**DATA FOR REVIEW**
┄┄┄┄┄┄┄┄┄┄

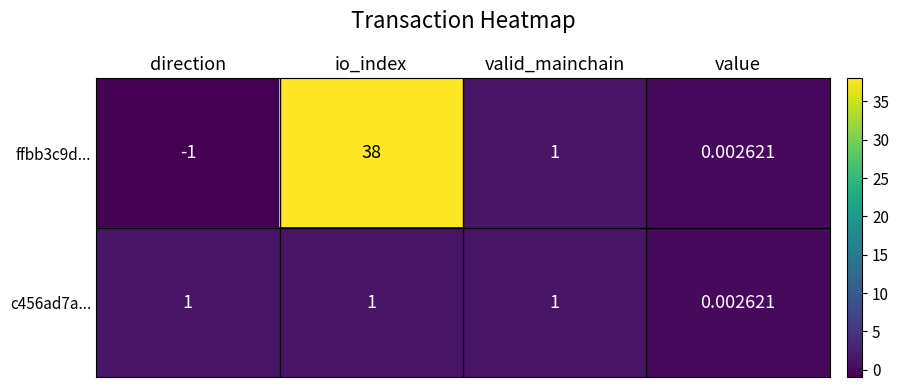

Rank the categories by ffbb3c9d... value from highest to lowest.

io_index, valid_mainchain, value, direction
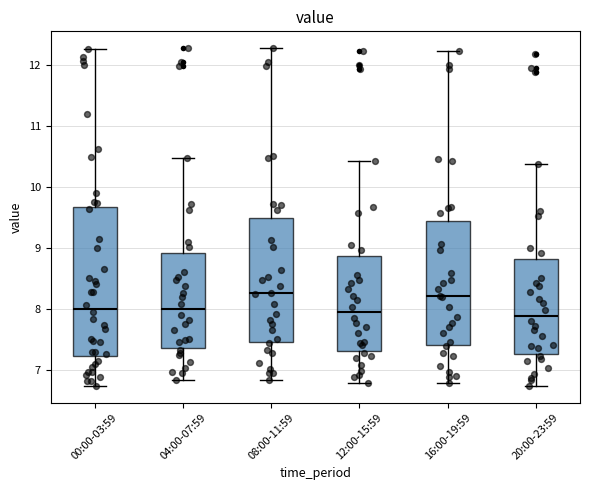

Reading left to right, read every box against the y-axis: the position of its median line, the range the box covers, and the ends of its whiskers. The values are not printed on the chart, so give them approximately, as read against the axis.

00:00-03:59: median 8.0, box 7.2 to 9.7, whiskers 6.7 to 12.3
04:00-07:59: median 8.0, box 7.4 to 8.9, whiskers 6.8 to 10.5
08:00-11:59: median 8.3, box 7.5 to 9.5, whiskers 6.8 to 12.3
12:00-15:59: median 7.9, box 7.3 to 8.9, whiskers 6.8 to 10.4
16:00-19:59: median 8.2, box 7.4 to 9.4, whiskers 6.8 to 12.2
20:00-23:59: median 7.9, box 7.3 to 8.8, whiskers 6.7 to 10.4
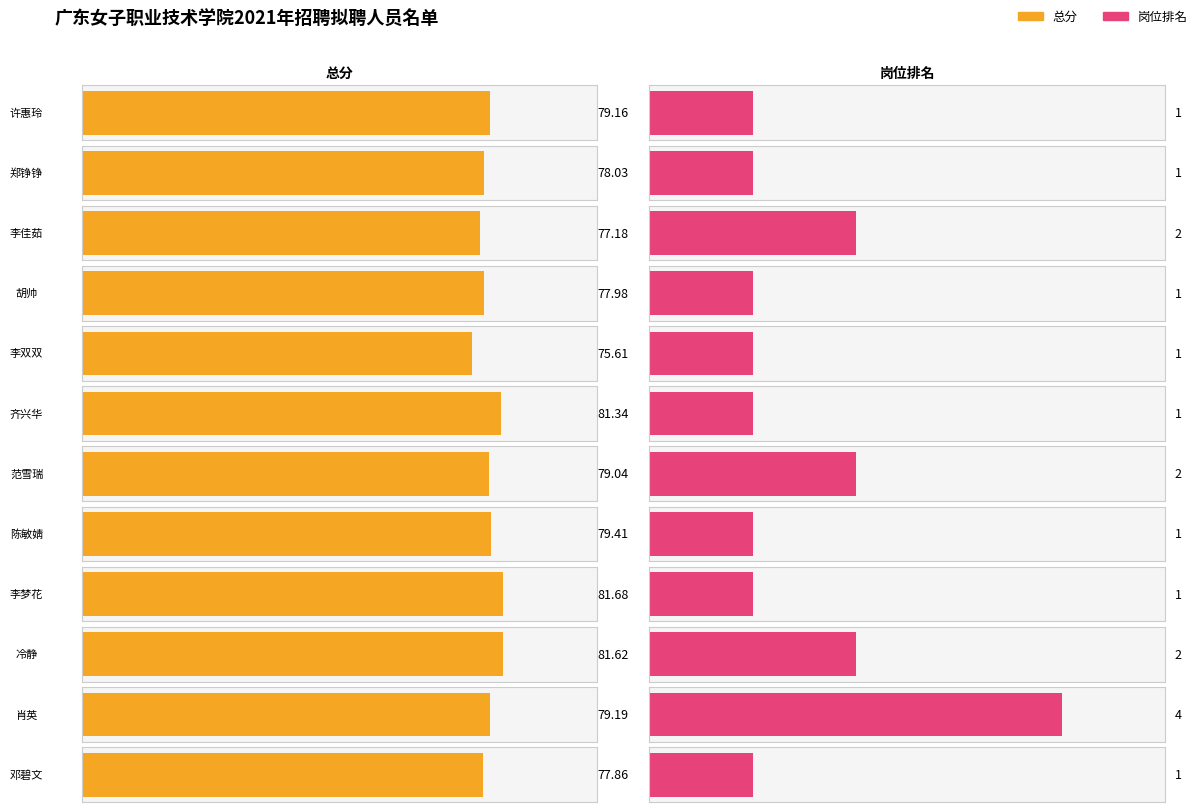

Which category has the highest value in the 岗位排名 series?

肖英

┄┄┄┄┄┄┄┄┄┄

**ACTIVITY**
State how many lines in the listing above contain the word "highest". Reply with the number only.

**TASK OUTPUT**
2